4. Sleep — and Plenty of It

“Our society ignores this pillar of whole body health more than just about anything else,” Goldstein notes. “Sleep is one of the first things to go by the wayside in our always-on lives, and it has clear effects on our health. A proper night’s sleep will make your brain run faster, your body recover better, and your overall health improve. It even has effects on your production of human growth hormone.”

Sleep is the body’s rest and recovery process, something like an oil change. Your car might run for a while on the same old oil, but sooner or later things start to seize up, and it won’t run as well on a daily basis. Insufficient sleep can even affect life expectancy.

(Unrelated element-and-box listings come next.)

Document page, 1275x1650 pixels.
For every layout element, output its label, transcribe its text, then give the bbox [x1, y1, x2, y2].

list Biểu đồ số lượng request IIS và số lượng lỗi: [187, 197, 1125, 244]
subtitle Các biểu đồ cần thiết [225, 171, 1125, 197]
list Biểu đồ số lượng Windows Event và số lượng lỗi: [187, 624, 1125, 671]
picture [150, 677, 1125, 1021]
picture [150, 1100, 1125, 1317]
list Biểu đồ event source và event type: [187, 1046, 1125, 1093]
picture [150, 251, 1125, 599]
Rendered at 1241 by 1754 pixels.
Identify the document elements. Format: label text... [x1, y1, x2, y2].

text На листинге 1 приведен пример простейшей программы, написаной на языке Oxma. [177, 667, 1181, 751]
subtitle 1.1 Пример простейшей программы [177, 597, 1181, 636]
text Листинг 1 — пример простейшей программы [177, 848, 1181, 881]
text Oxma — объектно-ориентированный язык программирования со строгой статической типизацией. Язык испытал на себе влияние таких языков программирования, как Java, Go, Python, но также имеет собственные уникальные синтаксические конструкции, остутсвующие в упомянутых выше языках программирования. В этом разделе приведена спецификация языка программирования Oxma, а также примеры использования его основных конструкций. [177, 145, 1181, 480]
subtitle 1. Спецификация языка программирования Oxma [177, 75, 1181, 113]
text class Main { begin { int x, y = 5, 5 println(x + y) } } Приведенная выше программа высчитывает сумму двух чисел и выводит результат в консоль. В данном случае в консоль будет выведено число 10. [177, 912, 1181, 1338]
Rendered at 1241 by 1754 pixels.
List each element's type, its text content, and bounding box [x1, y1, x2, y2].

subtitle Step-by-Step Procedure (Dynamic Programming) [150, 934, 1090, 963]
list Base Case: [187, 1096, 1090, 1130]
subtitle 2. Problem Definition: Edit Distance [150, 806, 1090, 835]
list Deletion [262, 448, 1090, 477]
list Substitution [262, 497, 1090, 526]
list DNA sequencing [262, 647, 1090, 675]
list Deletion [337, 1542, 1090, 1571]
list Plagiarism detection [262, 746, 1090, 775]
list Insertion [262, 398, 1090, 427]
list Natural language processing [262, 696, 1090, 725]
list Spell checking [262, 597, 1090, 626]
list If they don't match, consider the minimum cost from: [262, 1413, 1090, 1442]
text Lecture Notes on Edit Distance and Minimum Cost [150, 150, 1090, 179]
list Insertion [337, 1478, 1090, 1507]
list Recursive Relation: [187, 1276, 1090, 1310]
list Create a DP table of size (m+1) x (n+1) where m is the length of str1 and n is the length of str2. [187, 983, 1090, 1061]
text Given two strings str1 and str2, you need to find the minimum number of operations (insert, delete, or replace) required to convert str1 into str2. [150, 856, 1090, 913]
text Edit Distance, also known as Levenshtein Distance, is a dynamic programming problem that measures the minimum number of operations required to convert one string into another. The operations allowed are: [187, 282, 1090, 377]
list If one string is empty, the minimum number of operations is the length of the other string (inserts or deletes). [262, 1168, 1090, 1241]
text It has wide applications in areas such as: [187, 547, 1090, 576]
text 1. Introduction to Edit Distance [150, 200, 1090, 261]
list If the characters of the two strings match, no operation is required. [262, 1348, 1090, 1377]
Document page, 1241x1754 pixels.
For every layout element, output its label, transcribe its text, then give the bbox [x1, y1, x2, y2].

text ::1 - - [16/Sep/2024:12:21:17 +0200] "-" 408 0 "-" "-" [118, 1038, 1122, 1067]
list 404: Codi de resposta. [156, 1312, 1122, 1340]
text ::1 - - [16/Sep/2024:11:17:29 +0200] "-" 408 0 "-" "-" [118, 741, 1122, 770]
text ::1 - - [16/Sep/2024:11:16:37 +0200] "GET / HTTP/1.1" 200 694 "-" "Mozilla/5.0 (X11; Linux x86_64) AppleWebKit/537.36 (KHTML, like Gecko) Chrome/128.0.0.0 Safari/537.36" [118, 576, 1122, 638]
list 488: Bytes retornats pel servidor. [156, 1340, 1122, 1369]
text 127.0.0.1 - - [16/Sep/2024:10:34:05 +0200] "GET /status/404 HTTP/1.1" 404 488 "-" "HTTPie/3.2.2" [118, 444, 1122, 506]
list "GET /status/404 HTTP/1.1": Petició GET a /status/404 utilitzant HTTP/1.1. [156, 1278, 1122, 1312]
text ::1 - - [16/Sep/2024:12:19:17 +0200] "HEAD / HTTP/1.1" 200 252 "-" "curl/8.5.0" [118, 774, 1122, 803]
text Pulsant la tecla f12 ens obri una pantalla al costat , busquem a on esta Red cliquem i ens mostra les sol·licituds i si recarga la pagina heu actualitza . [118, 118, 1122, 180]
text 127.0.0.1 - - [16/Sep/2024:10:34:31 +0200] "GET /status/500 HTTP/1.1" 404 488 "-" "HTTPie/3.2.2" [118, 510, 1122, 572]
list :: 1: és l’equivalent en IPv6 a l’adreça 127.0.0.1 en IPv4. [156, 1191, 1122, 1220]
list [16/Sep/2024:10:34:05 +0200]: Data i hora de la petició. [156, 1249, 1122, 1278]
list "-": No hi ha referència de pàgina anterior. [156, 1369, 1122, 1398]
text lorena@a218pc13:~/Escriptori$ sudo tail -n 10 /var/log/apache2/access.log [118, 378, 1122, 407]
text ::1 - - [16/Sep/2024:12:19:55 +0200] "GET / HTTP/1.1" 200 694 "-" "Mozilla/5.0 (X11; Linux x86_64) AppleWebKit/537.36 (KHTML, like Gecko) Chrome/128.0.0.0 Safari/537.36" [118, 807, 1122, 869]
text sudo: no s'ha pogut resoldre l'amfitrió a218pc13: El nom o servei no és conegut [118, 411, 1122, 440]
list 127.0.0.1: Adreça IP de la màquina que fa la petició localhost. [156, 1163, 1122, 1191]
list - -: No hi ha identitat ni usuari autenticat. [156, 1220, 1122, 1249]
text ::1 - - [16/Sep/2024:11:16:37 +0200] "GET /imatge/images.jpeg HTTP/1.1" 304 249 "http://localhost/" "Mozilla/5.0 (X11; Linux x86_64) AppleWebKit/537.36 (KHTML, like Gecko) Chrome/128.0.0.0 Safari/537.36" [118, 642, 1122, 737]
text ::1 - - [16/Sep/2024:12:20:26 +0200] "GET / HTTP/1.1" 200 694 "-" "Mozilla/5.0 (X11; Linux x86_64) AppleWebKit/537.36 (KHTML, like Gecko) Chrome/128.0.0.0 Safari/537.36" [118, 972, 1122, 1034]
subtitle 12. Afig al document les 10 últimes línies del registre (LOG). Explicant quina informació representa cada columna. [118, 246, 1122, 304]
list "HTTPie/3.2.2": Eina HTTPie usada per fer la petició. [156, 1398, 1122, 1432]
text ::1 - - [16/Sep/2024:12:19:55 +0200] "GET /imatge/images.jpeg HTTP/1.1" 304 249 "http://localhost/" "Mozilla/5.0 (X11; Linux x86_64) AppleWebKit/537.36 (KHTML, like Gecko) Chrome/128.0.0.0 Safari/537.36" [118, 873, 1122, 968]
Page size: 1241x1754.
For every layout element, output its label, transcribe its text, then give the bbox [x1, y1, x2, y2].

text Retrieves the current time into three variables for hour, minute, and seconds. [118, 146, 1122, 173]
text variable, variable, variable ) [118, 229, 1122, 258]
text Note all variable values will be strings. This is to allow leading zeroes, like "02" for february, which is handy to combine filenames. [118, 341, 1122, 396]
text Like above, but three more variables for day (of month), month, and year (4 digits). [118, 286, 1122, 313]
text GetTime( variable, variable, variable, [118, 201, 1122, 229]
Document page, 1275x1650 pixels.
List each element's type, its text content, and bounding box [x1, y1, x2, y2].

These four things are bedrock parts of whole body health, but they can’t be understood individually. “Whole body health by definition is about more than just being strong or eating healthy or getting an extra hour of sleep a night,” Goldstein explains.

“Whole body health is a lifestyle, and though you can help your health with supplements and medicine, you can’t cover up damage you’re doing elsewhere. It’s synergy, and the parts come together to make something greater than the whole.”

The body is made up of systems that work together. Though we might think of mental health, sleep, brain health, exercise, nutrition, supplements and all the other things we do for our bodies separately, they form a united whole.

That’s the basis of whole body health: healthy living is greater than the sum of its parts.